§ WHAT YOU ARE ASKED TO DO
Please revise the stretch from the line containing "text 3 Matlab scripts 9 [118, 511, 1122, 540]" through the line containing "Identify the document", swapping "Page size" for "Canvas size" and leaving everything else as it is.

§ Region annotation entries
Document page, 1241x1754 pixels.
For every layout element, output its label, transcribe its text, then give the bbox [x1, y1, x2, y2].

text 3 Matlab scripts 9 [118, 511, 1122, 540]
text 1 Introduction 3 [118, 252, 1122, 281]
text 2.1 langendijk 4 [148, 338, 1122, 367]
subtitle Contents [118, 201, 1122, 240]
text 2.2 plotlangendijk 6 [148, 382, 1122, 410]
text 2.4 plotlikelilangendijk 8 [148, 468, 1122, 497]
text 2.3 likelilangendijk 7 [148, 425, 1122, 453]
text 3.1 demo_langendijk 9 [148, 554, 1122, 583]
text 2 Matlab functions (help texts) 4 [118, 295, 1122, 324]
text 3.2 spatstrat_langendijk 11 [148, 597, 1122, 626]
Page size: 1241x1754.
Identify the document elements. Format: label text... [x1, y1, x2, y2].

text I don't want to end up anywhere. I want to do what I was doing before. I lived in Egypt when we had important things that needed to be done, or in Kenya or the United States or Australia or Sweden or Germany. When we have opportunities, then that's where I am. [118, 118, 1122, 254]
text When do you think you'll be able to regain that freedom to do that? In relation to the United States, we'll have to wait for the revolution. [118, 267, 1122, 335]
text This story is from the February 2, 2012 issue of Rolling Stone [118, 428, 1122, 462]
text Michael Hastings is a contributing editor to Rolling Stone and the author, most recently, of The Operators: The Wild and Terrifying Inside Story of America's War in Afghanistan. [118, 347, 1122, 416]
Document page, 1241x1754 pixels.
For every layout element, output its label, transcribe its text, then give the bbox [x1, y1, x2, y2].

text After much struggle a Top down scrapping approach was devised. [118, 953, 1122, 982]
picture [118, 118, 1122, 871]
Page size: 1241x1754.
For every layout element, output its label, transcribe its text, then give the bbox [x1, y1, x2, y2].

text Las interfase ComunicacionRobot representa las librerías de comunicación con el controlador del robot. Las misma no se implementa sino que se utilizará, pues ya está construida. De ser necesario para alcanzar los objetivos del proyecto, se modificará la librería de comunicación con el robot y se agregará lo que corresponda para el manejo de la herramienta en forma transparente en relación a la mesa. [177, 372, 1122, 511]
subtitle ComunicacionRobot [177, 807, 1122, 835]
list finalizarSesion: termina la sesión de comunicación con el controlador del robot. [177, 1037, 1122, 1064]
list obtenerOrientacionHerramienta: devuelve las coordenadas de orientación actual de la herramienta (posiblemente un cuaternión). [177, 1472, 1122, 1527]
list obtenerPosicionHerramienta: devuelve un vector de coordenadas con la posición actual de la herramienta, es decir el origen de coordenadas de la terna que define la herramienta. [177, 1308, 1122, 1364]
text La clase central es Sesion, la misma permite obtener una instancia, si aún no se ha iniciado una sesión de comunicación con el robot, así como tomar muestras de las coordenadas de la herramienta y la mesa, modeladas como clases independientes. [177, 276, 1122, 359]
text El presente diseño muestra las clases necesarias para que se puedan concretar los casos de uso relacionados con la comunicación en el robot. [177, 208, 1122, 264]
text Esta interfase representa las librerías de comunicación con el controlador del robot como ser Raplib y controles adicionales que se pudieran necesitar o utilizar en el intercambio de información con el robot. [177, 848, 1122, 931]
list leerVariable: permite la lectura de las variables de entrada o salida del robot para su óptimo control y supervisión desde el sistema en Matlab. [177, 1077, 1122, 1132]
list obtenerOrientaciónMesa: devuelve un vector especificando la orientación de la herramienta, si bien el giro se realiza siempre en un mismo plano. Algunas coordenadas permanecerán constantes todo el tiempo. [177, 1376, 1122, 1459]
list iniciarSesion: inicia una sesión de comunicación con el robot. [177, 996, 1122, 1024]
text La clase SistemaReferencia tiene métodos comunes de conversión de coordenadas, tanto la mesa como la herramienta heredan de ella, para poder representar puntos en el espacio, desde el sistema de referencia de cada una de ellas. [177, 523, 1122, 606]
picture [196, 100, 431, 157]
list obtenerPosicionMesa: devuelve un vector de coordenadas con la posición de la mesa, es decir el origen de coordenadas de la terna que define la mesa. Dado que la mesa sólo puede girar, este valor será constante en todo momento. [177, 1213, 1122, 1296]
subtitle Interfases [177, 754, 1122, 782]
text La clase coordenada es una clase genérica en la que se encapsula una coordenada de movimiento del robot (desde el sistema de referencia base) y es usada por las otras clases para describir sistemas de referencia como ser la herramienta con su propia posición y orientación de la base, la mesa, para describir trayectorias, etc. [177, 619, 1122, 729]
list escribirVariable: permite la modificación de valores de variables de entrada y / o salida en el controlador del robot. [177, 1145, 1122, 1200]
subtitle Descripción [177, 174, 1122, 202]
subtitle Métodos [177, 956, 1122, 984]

§ FINAL ANSWER
text 3 Matlab scripts 9 [118, 511, 1122, 540]
text 1 Introduction 3 [118, 252, 1122, 281]
text 2.1 langendijk 4 [148, 338, 1122, 367]
subtitle Contents [118, 201, 1122, 240]
text 2.2 plotlangendijk 6 [148, 382, 1122, 410]
text 2.4 plotlikelilangendijk 8 [148, 468, 1122, 497]
text 2.3 likelilangendijk 7 [148, 425, 1122, 453]
text 3.1 demo_langendijk 9 [148, 554, 1122, 583]
text 2 Matlab functions (help texts) 4 [118, 295, 1122, 324]
text 3.2 spatstrat_langendijk 11 [148, 597, 1122, 626]
Canvas size: 1241x1754.
Identify the document elements. Format: label text... [x1, y1, x2, y2].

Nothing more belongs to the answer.